My favorite marinade has been discontinued and I’m very sad.
Given the lack of percentages for a start it’s probably impossible. Orange, How much? Sugar, how much? Assorted flavourings, what?
Edit, misread as marmalade, but not going to change it as the point still stands.
You can sort-of do it, if you know the amount of nutrients, sodium, etc., in the underlying ingredients.
The ingredients will be in order of percent of total. If you know how much sodium, sugar, carbs, etc., that each one contributes, you can mostly back into it.
I know a food scientist who was able to very closely back into a well-known marinade using the ingredients, nutrients list, and some guess work.
There are a number of websites dedicated to this kind of thing so you might get lucky and find someone who’s already made the effort.
It’s pretty difficult to recreate mass market recipes. A big reason is because we tend to severely underestimate how much sugar, salt, and stabilizers are in even the higher quality stuff. They’re important for mass production and bottling, not so much for home cooks.

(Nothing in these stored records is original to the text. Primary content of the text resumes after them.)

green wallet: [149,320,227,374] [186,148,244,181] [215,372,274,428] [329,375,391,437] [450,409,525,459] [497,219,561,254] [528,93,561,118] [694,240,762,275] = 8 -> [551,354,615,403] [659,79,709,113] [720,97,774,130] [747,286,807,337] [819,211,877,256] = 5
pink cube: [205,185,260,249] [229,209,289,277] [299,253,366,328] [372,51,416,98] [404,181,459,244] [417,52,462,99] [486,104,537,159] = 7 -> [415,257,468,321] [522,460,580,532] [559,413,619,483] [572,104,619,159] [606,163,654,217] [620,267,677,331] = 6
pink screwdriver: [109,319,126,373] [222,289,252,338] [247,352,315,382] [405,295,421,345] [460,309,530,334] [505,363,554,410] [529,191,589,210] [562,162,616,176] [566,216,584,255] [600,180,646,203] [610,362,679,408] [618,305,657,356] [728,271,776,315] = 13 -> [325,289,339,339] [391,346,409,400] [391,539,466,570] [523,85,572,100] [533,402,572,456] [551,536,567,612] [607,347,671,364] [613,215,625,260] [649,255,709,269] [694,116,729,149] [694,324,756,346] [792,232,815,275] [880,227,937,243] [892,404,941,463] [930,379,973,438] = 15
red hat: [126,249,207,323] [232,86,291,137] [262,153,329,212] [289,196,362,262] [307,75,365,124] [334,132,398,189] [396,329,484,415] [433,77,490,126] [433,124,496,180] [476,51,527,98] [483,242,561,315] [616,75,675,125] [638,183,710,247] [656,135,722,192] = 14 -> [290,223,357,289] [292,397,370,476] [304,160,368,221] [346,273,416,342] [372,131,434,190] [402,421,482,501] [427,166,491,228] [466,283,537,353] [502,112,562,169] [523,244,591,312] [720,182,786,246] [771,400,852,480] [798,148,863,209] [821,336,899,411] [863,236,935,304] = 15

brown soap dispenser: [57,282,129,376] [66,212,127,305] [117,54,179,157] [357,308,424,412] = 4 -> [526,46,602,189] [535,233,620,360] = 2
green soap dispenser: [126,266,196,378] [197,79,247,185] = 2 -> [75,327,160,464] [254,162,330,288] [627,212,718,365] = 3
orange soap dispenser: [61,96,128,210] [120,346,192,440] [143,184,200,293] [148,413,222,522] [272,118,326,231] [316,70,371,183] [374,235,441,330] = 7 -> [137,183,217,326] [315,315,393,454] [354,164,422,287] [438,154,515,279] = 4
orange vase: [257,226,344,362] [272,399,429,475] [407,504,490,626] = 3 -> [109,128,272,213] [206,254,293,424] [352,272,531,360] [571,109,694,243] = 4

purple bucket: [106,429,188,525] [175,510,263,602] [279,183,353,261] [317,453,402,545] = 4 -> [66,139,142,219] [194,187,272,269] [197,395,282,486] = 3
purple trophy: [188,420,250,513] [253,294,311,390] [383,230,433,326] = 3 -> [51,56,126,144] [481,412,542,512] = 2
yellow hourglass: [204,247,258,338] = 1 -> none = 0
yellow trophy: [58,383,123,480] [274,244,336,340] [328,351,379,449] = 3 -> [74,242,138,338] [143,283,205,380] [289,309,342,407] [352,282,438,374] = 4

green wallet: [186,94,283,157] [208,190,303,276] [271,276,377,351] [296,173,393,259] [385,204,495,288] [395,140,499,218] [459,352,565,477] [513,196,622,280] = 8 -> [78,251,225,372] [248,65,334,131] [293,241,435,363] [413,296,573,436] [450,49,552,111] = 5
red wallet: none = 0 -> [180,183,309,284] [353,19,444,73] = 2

You could make a very tasty marinade with the same basic ingredients that will seem thin and sharp compared to what’s in your memory.
Yours will be better, though! It just won’t have corn syrup and xanthan gum and enough salt to pickle a hippo.
I’d check the sites like “Top Secret Recipes” and googling around to see if I could find a decent clone recipe.
Beyond that, I’d try and see what sort of category it falls into, and maybe you could refine a basic recipe for that sort of thing to match your favorite, or maybe doctor a similar commercial version.
I meant to include what it actually is. The ingredients are in the link but I have lost hope.
Okay, that’s a good start. This stuff’s base is mayonnaise mixed with buttermilk powder. Start there, add a generous dash of premade creole seasoning, garlic and onion powder, salt, sugar, pepper, mustard flour (or just ground mustard), and lemon juice. Then it’s just fiddling until you get something you like.
It looks like a remoulade sauce. Maybe google ‘remoulade sauce recipes’ like this one to get ideas, but @Johnny_Bravo’s last post probably gets you 90% of the way there already.
This looks nearly perfect.
Thanks to everyone.
In many legislations, ingredients must be declared in decending order.
so you already know that you need to have more Ingr.1 than Ingr.2 in the recipe
… its a good starting point, especially if something like ingredient 4 is declared as (13% hot peppers) or so … that’s another data point (as you already know that ingredients 1-3 each one must be above 13%, again, respecting their proportionate order).
But as mentioned above, rather than shoot for a 1:1 copy of an industrial product (that is normally made as cheaply as they can get away with), see what are the ingredients that actually contribute to taste and leave the others (colorants, xanthan gum, stabilizers,…) out, bc that stuff often subtracts “taste”
By weight, I believe.
That’s a pretty tasty looking recipe! I’ve made remoulade a few times, and I have two suggestions. First, consider adding a little bit of dill pickle brine. Second, replace The mild paprika with smoked paprika. These changes make the recipe more savory and briny, which is what I am looking for in a remoulade.
The biggest difficulty is going to come from ingredients like “spices”, or “natural flavors”. They’re probably in quantities low enough that they won’t make a detectable difference in the nutrition facts, and there’s no way to tell which spices or natural flavors.
Well, aside from recognizing the flavor, of course.